Filing type and timing
Announcement type: Transaction in Own Shares. Distribution: RNS. Timestamp: 22 May 2026, 17:14:40 BST.
What sits inside the full RNS
The full RNS contains the number of shares purchased, prices paid and the resulting issued share capital. Investors should read those figures directly from the LSE filing page or MRC’s investor pages.
What investors may watch next
First, the discount. With UK mid- and small-cap sentiment showing tentative signs of improvement, investors will be looking at whether sustained buybacks help to narrow MRC’s discount.
Second, the dividend record. MRC has a long progressive dividend history, supported by Revenue reserves. Board commentary at interim and full-year results is essential to track dividend cover and policy.
Third, sector positioning. As an active UK mid- and small-cap trust, MRC’s relative performance depends heavily on sector tilts. Monthly factsheets and the Annual Report are the primary sources for understanding portfolio exposure.
How a Transaction in Own Shares works (definition and mechanics)
Transaction in Own Shares is the standard regulatory headline used in the UK when a listed issuer repurchases its own ordinary shares. The trade is executed by an appointed broker, usually within tight daily Volume and price limits set by the issuer’s formal mandate. Each trading day on which any shares are bought back triggers a same-day or next-day RNS disclosure.
Repurchased shares can either be cancelled — reducing total issued share capital — or held in treasury, where they sit dormant and do not carry voting rights or dividend entitlements until they are reissued or cancelled. For investment trusts such as Mercantile Investment Trust PLC, the choice is typically governed by the published discount-management policy.
Buybacks executed at a discount to net asset value are mechanically accretive to NAV per share for remaining holders, which is one of the most cited reasons that boards of UK investment trusts authorise them. For operating companies, the same logic applies in Earnings-per-share terms: a smaller share count divides Cash Flow and profits among fewer holders. UK rules require all such trades to be disclosed promptly via the London Stock Exchange regulatory news service, which is why investors see a steady stream of these RNS filings during any active buyback programme.
Glossary: key terms in this RNS announcement
RNS announcement
A regulatory news (RNS) announcement is a formal disclosure distributed via the London Stock Exchange’s primary information provider service. Listed issuers use RNS — and, in some cases, the PRN service — to publish price-sensitive and regulated information to the market simultaneously, in line with UK Listing Rules and the FCA’s Disclosure Guidance and Transparency Rules.
FTSE 250
The FTSE 250 is the index of the next 250 largest UK-listed companies by Market Capitalisation, sitting just below the FTSE 100. It is reviewed quarterly by FTSE Russell and is widely used as a benchmark for UK mid-cap, investment-trust and consumer-facing companies. Mercantile Investment Trust PLC (MRC) is a constituent of this index.
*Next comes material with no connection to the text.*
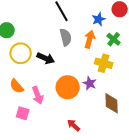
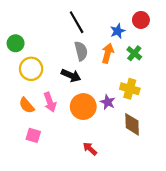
black arrow: (46, 58) -> (71, 75), moved
yellow cross: (104, 63) -> (130, 89), moved
pink arrow: (38, 95) -> (50, 102), moved

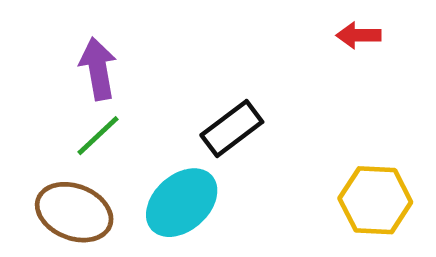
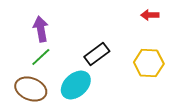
yellow hexagon: (375, 200) -> (149, 63), moved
Net asset value (NAV) and discount/premium
Net asset value is the per-share value of an investment company’s underlying portfolio. The share price of a closed-ended fund can trade above NAV (a premium) or below NAV (a discount). Boards typically publish a discount-management framework that uses buybacks, issuance and sometimes tender offers to keep the gap between price and NAV within defined ranges.
Bottom Line
The Mercantile Investment Trust’s 22 May 2026 Transaction in Own Shares RNS is a routine but informative filing in the broader story of UK mid-cap discount management. It reinforces the board’s long-running commitment to using buybacks to support per-share NAV.
For investors tracking the MRC share price, the more important long-term drivers remain the structural recovery of UK mid- and small-cap equities, the manager’s stock selection and the trust’s progressive dividend record. The buyback supports those drivers as part of an ongoing programme.